Zum Antrag der Linken bedauert Bürgermeister Ockel das Versäumnis und sichert eine baldige Stellungnahme sowie die Behandlung dieser Sache auf der Stadtverordnetenversammlung am 27. August zu. Als ein nicht zu haltender Vorwurf sei jedoch die Aussage, dass das Radverkehrskonzept „meist ignoriert“ werde, so Manfred Ockel. „Das Radverkehrskonzept als auch die Schulwegplanung müssen allerdings an die Entwicklung der Stadt angepasst werden, deshalb bedarf es einer Überarbeitung beider Konzepte“, erklärt dazu der Bürgermeister.

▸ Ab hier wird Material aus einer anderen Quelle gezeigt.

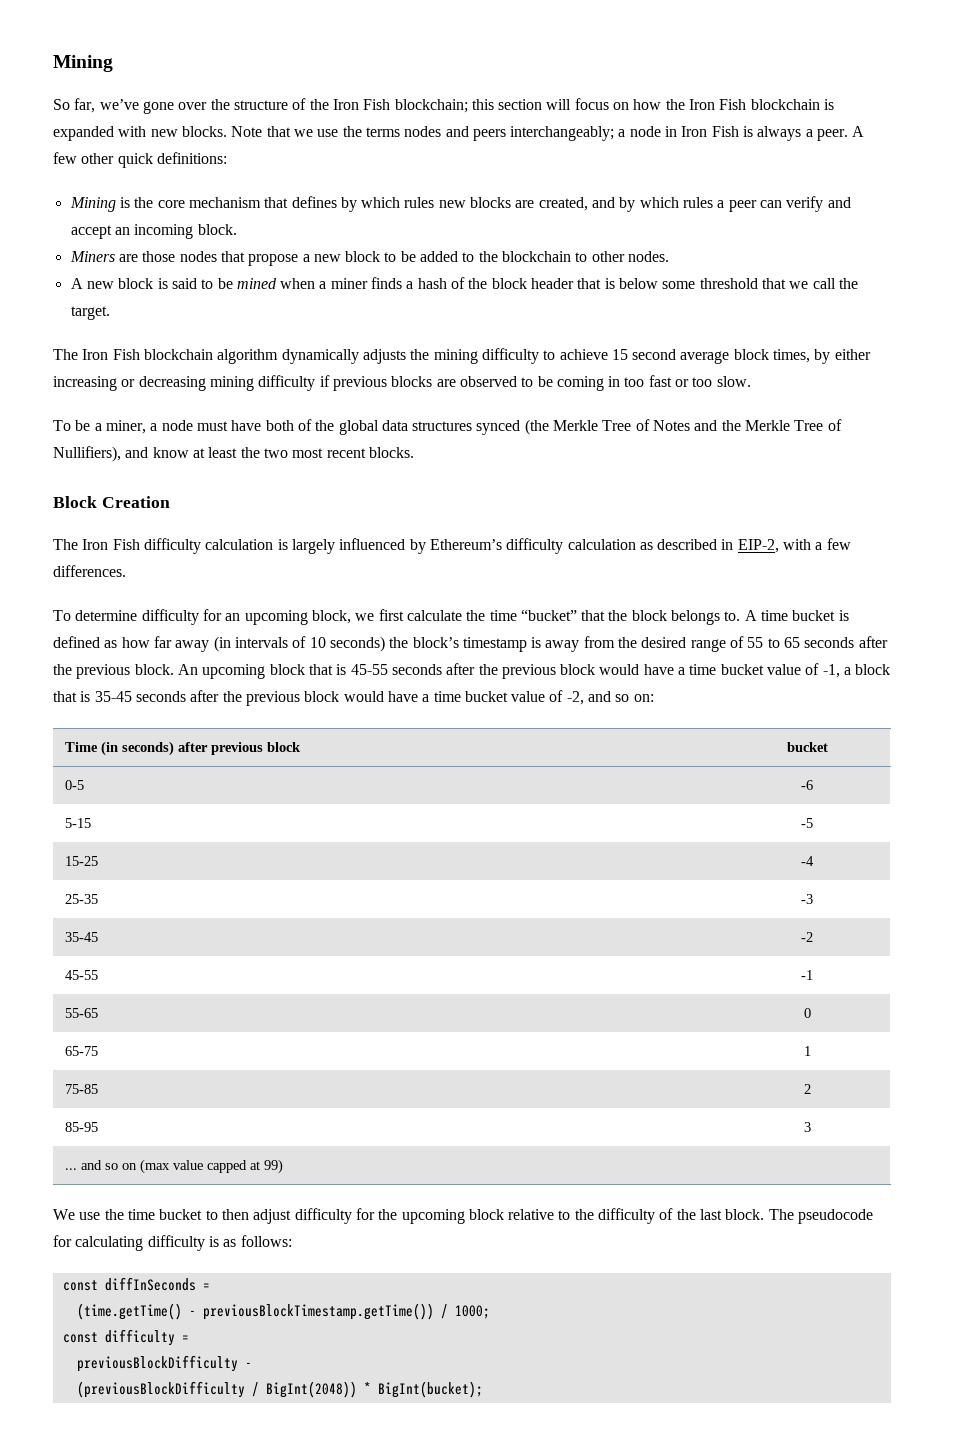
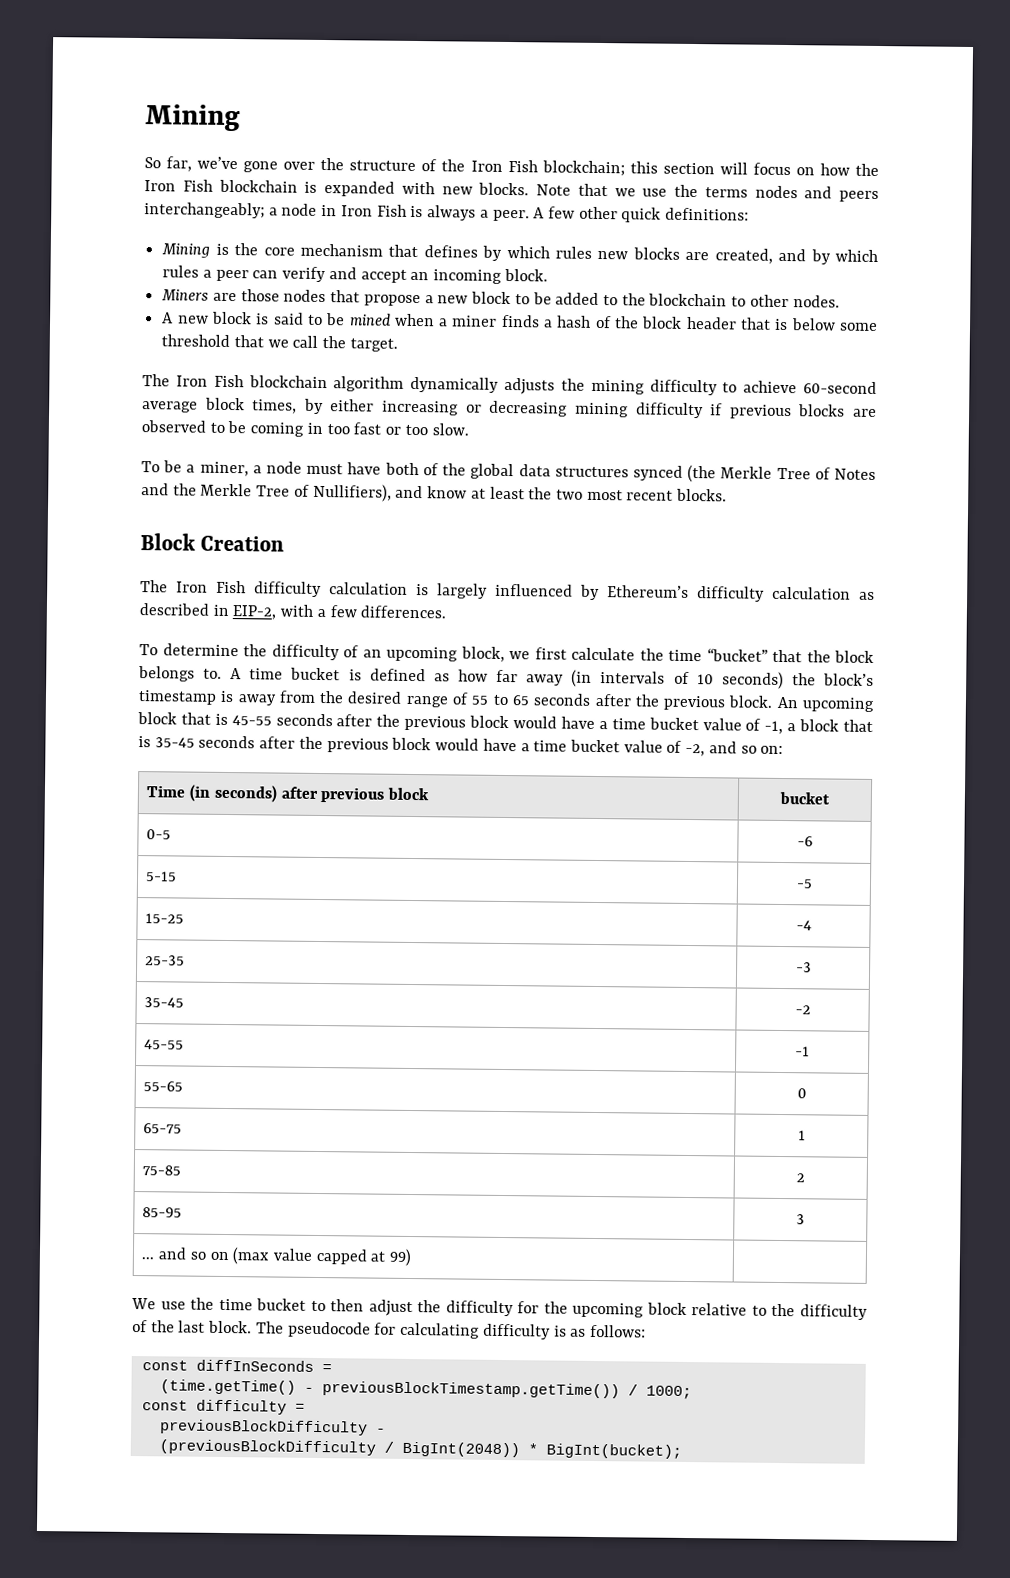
[611,349,677,360] 15 second -> [803,381,878,395] 60-second
[141,609,222,625] difficulty for -> [243,644,359,661] the difficulty of
(292, 1216) none -> [417,1300,442,1313] the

Dass man in der Dahlienstraße mit den Anwohnern eine einvernehmliche Lösung mit Pollern gefunden hat, damit der Gehweg nicht mehr befahren wird, bestätigt Ockel zwar – verschwiegen wird allerdings, dass dies über zwei Jahre gedauert hat. Hier hatten sich Anwohner zusammengetan und einfach ihre Mülltonnen als Befahrschutz auf den Gehweg gestellt. „Wenn die Stadt sich so lange nicht bewegt, dann müssen wir halt die Verwaltung selbst bewegen“, beschreibt Patricia Girrulat die Aktion engagierter Nachbarn.